Rather, if you truly embrace the concept that obesity, once established, becomes a life-long problem for which we have no cure (the very definition of “chronic disease”), we should be doubling or even quadrupling our efforts at prevention.
After all, who would want to be stuck with a chronic disease, if it can indeed be prevented?
Governments, NGOs and individuals should be even more enthusiastic about preventing a “real” disease than simply modifying a “risk factor” (which sounds a lot less threatening).
Indeed, if I was working in population health, I’d be all for emphasizing just how terrible and devastating the disease of obesity actually is – all the more reason to double down on efforts to do what it takes to prevent it.

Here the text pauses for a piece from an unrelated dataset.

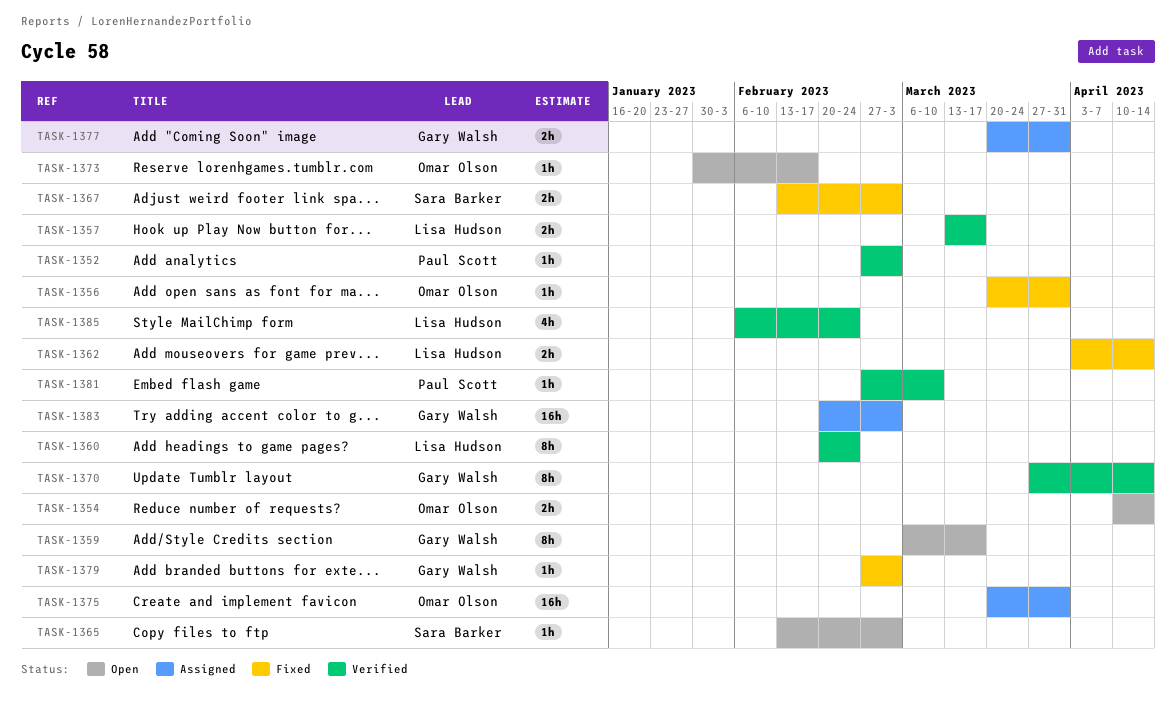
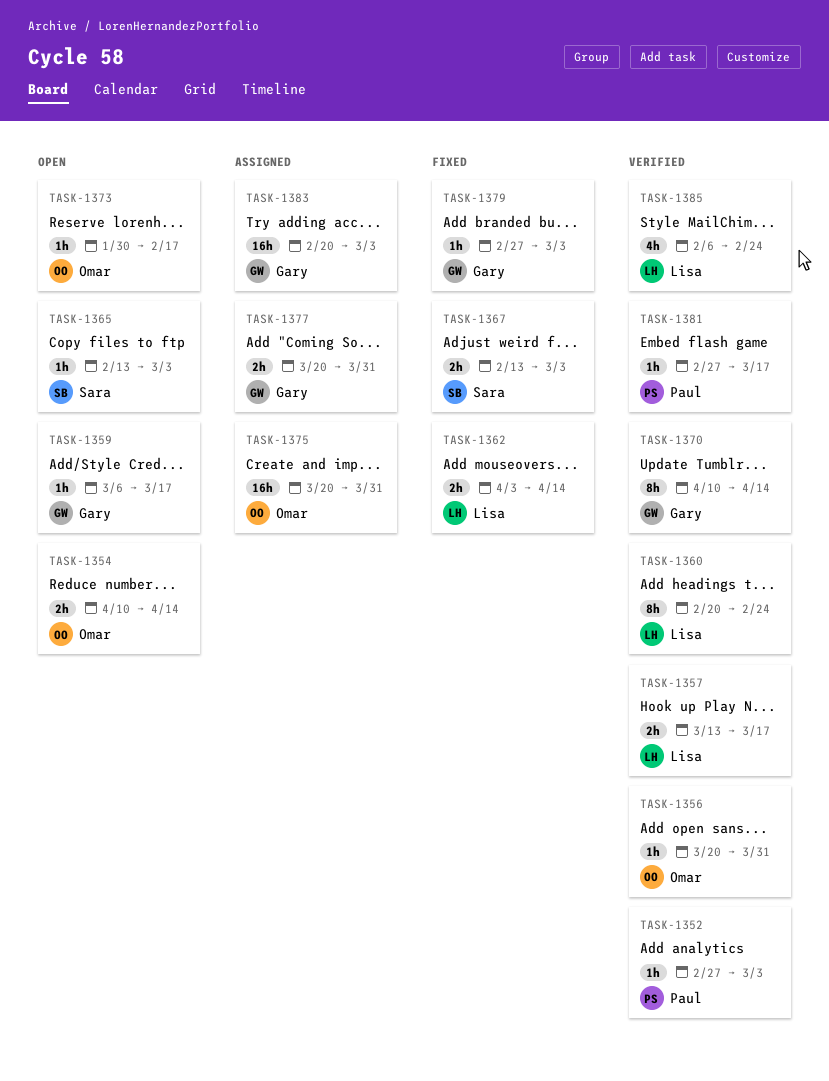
TASK-1356, status: Fixed -> Verified
TASK-1359, estimate: 8h -> 1h
TASK-1370, start: Mar 27 -> Apr 10
TASK-1381, due: Mar 10 -> Mar 17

In fact, considering obesity a “real disease” would put all the folks working hard to prevent obesity right up there on par with those working to prevent “real” diseases like cancer, HIV/AIDS, or Alzheimer’s disease.
Thus, the argument that calling obesity a “disease” would somehow distract from efforts to prevent it makes absolutely no sense at all.
New Orleans, LA
Continuing in my mini series on arguments that I often hear against considering obesity a chronic disease, I turn to another common argument, “Obesity cannot be a disease because it is preventable and modifiable.”
That may well be the case (although, we must admit that we are doing a remarkably poor job of either preventing or modifying it), but so what?
There are 100s of diseases that are both preventable and modifiable – and yet no one would argue that they should not be considered diseases.
In fact, virtually all “lifestyle” diseases (by definition) are preventable and modifiable. Take for instance strokes and heart disease – most strokes and the vast majority of heart attacks are both preventable and modifiable (once they occur). So are diabetes, osteoarthritis, obstructive lung disease and many forms of cancer, not to mention the many infectious diseases that are both preventable and modifiable.
There are even a number of in-born genetic diseases that may be preventable or modifiable (e.g. phenylketonuria).
Thus, the fact that a disease can be prevented or modified (once it occurs) says nothing about whether something qualifies as a disease or not.
That said, as recently pointed out by Ted Kyle, for all practical purposes, obesity is proving pretty hard to modify and even harder to prevent in real life. It may therefore be more accurate (and honest) to say that obesity is “theoretically” preventable and modifiable – while we await large-scale real-life examples demonstrating that this is in fact the case, and not just limited to relatively rare exceptions like the 1990’s catastrophic economic crisis in Cuba.
Let’s remind ourselves that there is a vast difference between “efficacy” and “effectiveness” of proposed measures to “prevent” and “modify” obesity.
But even if we did have ample proof that obesity can indeed be prevented or modified by most people, it still says nothing that would speak against recognising excess or abnormal body fat that affects your health as a disease.